Thanks to Peggy Sturdivant's May 8th Craft Talk on Blogs & Healing at our 226th reading, I've been inspired to bring About Time into the 21st century. I'll be posting each month's reading line-up on the blog. To view a list of our past readings, visit It's About Time at the original website. I'll still be posting craft talks there.

It's About Time has been meeting in various locations since January 1990: Ravenna-Bryant Senior Center, North Seattle Community College, Other Voices Book store, University Branch Library, and Ravenna Third Place Books. Thanks to the administrators of all those venues for their support.

Now thanks go to Ellen and Lynn of the Ballard Library team for inviting us into the library's beautiful new space, and to Liz from Central for publicizing our readings in the Seattle Public Library bulletins. Come meet our May 8th readers. They were superb, as usual.

Peggy Sturdivant writes a weekly column for the Ballard News-Tribune, and the blog "At Large in Ballard" on SeattlePI.com. She has just launched a series on the intersection of neighborhoods with City of Seattle government for the on-line newspaper CrossCut. She lives with her daughter in Ballard.

Clarice Keegan has a MA in philosophy, is a technical writer by day, and has been a poet since 1994. She is the author of two chapbooks, Seat of Desire and Why I Was Adopted. She was also the first winner of the WPA Bart Baxter Award for Performance Poetry.

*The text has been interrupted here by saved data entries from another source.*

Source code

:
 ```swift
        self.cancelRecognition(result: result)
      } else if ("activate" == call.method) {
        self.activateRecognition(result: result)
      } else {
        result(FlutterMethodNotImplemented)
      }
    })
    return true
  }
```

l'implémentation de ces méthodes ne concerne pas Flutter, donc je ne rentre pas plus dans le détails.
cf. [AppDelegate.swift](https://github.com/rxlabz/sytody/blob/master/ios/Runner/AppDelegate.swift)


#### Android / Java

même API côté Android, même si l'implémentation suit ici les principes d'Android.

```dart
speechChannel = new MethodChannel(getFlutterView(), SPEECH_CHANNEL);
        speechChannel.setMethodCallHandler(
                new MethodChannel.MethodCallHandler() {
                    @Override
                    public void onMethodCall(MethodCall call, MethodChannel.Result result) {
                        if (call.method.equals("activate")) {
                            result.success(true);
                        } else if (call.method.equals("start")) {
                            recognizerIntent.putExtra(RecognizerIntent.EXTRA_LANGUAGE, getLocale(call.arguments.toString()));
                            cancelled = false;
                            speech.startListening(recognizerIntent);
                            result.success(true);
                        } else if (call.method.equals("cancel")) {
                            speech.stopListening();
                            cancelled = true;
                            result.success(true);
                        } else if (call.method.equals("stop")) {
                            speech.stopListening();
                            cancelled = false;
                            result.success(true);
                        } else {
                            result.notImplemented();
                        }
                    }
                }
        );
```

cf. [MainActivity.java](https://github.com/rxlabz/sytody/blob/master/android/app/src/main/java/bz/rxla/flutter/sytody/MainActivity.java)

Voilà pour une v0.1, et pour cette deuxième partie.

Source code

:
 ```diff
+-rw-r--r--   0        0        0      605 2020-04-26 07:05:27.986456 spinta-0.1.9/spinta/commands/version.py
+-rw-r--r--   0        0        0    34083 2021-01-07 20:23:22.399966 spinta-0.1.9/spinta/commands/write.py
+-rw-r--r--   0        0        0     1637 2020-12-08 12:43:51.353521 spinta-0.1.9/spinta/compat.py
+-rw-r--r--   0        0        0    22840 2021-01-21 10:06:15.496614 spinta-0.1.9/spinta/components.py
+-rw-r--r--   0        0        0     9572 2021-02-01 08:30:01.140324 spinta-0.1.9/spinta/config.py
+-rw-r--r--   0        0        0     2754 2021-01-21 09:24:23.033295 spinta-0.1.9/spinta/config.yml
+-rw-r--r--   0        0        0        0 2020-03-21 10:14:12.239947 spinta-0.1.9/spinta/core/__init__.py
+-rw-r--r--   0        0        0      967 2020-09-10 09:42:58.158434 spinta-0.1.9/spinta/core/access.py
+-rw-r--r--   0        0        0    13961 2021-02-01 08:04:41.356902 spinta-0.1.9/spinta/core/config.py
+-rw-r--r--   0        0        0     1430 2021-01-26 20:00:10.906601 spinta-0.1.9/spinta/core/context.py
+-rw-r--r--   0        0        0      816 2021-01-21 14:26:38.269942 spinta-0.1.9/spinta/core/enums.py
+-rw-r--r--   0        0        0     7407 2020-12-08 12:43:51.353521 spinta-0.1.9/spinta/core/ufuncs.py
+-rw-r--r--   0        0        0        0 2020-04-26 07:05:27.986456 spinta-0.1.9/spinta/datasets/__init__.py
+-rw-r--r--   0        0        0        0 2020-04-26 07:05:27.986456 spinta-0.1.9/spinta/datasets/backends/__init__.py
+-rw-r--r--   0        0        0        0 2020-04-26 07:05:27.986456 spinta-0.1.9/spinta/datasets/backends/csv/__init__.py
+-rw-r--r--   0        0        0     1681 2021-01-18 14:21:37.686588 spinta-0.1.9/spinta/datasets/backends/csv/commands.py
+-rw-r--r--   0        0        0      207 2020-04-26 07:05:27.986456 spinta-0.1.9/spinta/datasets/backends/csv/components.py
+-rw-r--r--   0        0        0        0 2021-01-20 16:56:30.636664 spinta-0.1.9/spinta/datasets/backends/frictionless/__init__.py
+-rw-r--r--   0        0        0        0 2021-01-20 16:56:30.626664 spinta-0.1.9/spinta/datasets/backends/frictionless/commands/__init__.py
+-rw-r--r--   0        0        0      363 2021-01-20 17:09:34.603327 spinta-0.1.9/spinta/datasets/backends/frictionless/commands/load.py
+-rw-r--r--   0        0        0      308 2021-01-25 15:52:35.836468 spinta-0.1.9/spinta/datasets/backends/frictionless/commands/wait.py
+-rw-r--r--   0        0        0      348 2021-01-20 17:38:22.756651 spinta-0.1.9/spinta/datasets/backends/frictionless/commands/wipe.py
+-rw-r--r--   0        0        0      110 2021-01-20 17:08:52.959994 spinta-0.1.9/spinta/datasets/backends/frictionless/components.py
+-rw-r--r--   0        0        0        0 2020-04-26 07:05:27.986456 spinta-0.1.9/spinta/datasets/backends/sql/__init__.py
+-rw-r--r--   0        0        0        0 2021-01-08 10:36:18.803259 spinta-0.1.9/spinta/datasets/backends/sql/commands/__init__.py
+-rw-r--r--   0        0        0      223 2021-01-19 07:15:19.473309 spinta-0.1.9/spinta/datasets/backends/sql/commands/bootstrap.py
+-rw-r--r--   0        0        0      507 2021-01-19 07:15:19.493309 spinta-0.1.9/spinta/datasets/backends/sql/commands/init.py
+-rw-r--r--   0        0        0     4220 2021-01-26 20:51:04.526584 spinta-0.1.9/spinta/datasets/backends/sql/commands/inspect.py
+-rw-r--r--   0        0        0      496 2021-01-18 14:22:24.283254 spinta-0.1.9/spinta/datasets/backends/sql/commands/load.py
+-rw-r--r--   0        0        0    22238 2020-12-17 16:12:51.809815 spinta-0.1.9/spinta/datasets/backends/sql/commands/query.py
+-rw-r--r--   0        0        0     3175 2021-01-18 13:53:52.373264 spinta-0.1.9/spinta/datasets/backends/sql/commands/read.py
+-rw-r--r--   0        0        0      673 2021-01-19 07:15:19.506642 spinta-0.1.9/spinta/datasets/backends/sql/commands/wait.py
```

Felicia Gonzalez was born and raised in Cuba. An alumna of Hedgebrook Writers Retreat and Jack Straw Writers Program, she is a recipient of a 2007 Artist Trust/Washington State Arts Commission Fellowship. In 2006, she was awarded an individual artists grant from the Seattle Office of Arts and Cultural Affairs for the chapbook, Recollection Graffiti.

Peter Pereira’s poems have appeared in Poetry, Prairie Schooner, New England Review, Virginia Quarterly Review, Journal of the American Medical Association, and have been anthologized in 180 More: Extraordinary Poems for Everyday, and the 2007 Best American Poetry. His poems have also been featured online at Verse Daily, Poetry Daily, as well as on National Public Radio’s The Writer’s Almanac. His books include The Lost Twin (Grey Spider 2000), Saying the World (Copper Canyon, 2003, Winner of the Hayden Carruth Award), and What’s Written on the Body (Copper Canyon 2007). He is a family physician in Seattle, and was a founding editor of Floating Bridge Press.

The Comments box below offers a space to discuss the readings. Welcome.